The US government declassified Monday a new batch of documents shedding light on human rights abuses under Argentinas military dictatorship between 1975 and 1984.
The White House released about 500 newly declassified records, part of President Barack Obama's pledge to provide additional documents to help Argentina hold human rights abusers accountable.
Obama, on his March 2016 visit to Argentina, said that more documents would be declassified, following the 2002 release of more than 4,000 records.
Those documents showed US officials had encouraged the Argentine junta's purge of leftists.
For the first time, the US this year included military and intelligence records as requested by Argentine President Mauricio Macri and human rights groups.

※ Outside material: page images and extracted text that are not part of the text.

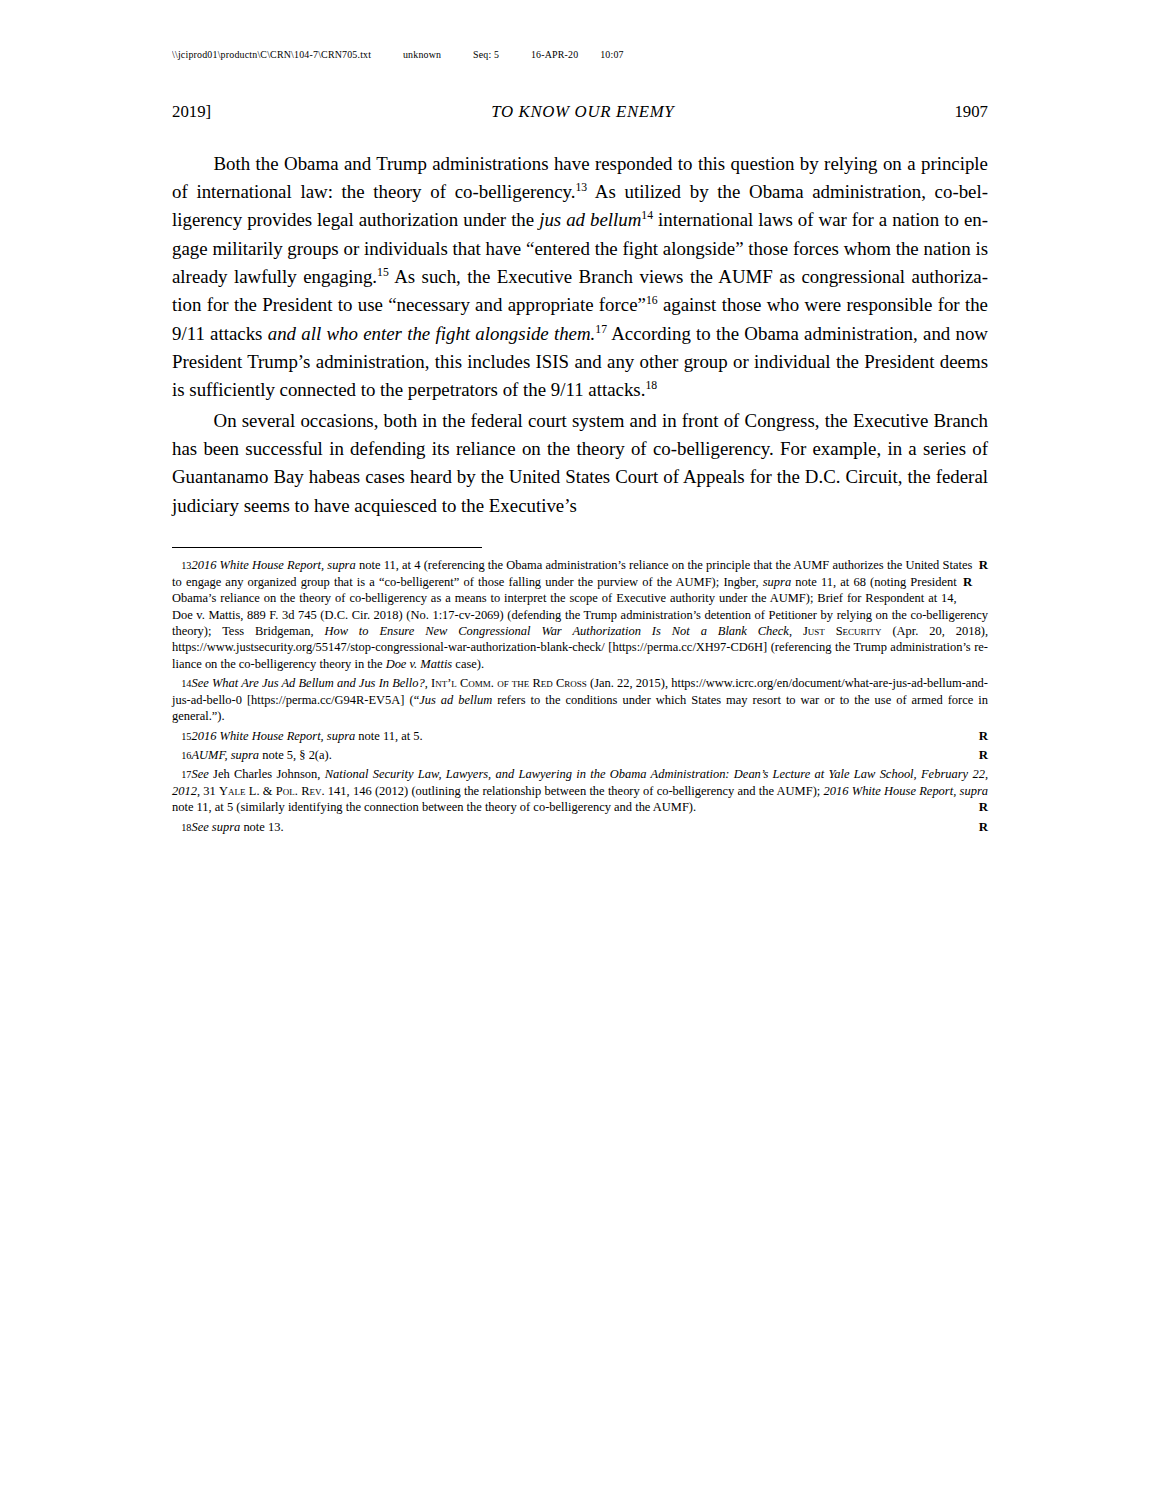\\jciprod01\productn\C\CRN\104-7\CRN705.txt unknown Seq: 516-APR-2010:07
2019] TO KNOW OUR ENEMY 1907
Both the Obama and Trump administrations have responded to this question by relying on a principle of international law: the theory of co-belligerency.13 As utilized by the Obama administration, co-belligerency provides legal authorization under the jus ad bellum14 international laws of war for a nation to engage militarily groups or individuals that have “entered the fight alongside” those forces whom the nation is already lawfully engaging.15 As such, the Executive Branch views the AUMF as congressional authorization for the President to use “necessary and appropriate force”16 against those who were responsible for the 9/11 attacks and all who enter the fight alongside them.17 According to the Obama administration, and now President Trump’s administration, this includes ISIS and any other group or individual the President deems is sufficiently connected to the perpetrators of the 9/11 attacks.18
On several occasions, both in the federal court system and in front of Congress, the Executive Branch has been successful in defending its reliance on the theory of co-belligerency. For example, in a series of Guantanamo Bay habeas cases heard by the United States Court of Appeals for the D.C. Circuit, the federal judiciary seems to have acquiesced to the Executive’s
R 132016 White House Report, supra note 11, at 4 (referencing the Obama administration’s reliance on the principle that the AUMF authorizes the United States to engage any organized group that is a “co-belligerent” of those falling under the purview of the AUMF); Ingber, supra note 11, at 68 (noting President RObama’s reliance on the theory of co-belligerency as a means to interpret the scope of Executive authority under the AUMF); Brief for Respondent at 14, Doe v. Mattis, 889 F. 3d 745 (D.C. Cir. 2018) (No. 1:17-cv-2069) (defending the Trump administration’s detention of Petitioner by relying on the co-belligerency theory); Tess Bridgeman, How to Ensure New Congressional War Authorization Is Not a Blank Check, Just Security (Apr. 20, 2018), https://www.justsecurity.org/55147/stop-congressional-war-authorization-blank-check/ [https://perma.cc/XH97-CD6H] (referencing the Trump administration’s reliance on the co-belligerency theory in the Doe v. Mattis case).
14 See What Are Jus Ad Bellum and Jus In Bello?, Int’l Comm. of the Red Cross (Jan. 22, 2015), https://www.icrc.org/en/document/what-are-jus-ad-bellum-and-jus-ad-bello-0 [https://perma.cc/G94R-EV5A] (“Jus ad bellum refers to the conditions under which States may resort to war or to the use of armed force in general.”).
R 152016 White House Report, supra note 11, at 5.
R 16 AUMF, supra note 5, § 2(a).
17 See Jeh Charles Johnson, National Security Law, Lawyers, and Lawyering in the Obama Administration: Dean’s Lecture at Yale Law School, February 22, 2012, 31 Yale L. & Pol. Rev. 141, 146 (2012) (outlining the relationship between the theory of co-belligerency and the AUMF); 2016 White House Report, supra note 11, at 5 (similarly identifying the connection between the theory of co-belligerency Rand the AUMF).
R 18 See supra note 13.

The initial set and the second set of 500 records are available to the public at www.icontherecord.tumblr.com, the White House said in a statement.

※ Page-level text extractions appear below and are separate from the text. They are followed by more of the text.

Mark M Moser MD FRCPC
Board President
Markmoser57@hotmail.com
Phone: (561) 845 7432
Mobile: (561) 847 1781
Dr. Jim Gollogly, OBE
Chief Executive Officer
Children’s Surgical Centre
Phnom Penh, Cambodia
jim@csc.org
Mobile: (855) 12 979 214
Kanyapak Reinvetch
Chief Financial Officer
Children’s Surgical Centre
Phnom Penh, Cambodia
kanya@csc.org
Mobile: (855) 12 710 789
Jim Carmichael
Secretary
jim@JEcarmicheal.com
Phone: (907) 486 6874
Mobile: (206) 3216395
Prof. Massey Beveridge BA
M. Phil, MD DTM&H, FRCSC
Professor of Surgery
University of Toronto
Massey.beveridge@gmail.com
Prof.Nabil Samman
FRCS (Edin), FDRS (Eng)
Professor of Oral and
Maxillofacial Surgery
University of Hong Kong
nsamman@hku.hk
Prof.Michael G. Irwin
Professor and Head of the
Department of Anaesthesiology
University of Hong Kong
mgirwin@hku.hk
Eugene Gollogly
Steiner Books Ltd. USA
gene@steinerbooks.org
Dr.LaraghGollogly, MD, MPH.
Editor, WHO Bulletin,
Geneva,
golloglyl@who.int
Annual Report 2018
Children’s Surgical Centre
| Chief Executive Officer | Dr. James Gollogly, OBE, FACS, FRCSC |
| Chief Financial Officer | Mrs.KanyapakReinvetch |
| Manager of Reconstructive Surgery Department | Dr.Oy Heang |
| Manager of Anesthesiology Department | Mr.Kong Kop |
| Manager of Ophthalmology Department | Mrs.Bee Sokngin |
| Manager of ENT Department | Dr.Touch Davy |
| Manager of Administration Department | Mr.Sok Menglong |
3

"The declassification project represents a historic effort by US Government agencies and departments to search, identify, review for public access, and provide records that shed light on human rights abuses in Argentina between 1975 and 1984," the Obama administration said.
"These newly declassified records represent a continued commitment by the United States to promote justice and reconciliation in Argentina, to underscore the importance of transparency, and to highlight our shared commitment to human rights," it said.
"These records represent the second step in a lengthy and ambitious declassification process."
Obama's trip to Argentina last March was the first bilateral visit by a US president there since Bill Clinton in 1997.
Obama praised Macri for the economic reforms since he took office in December 2015 after 12 years of leftist rule by the late Nestor Kirchner and his wife Cristina.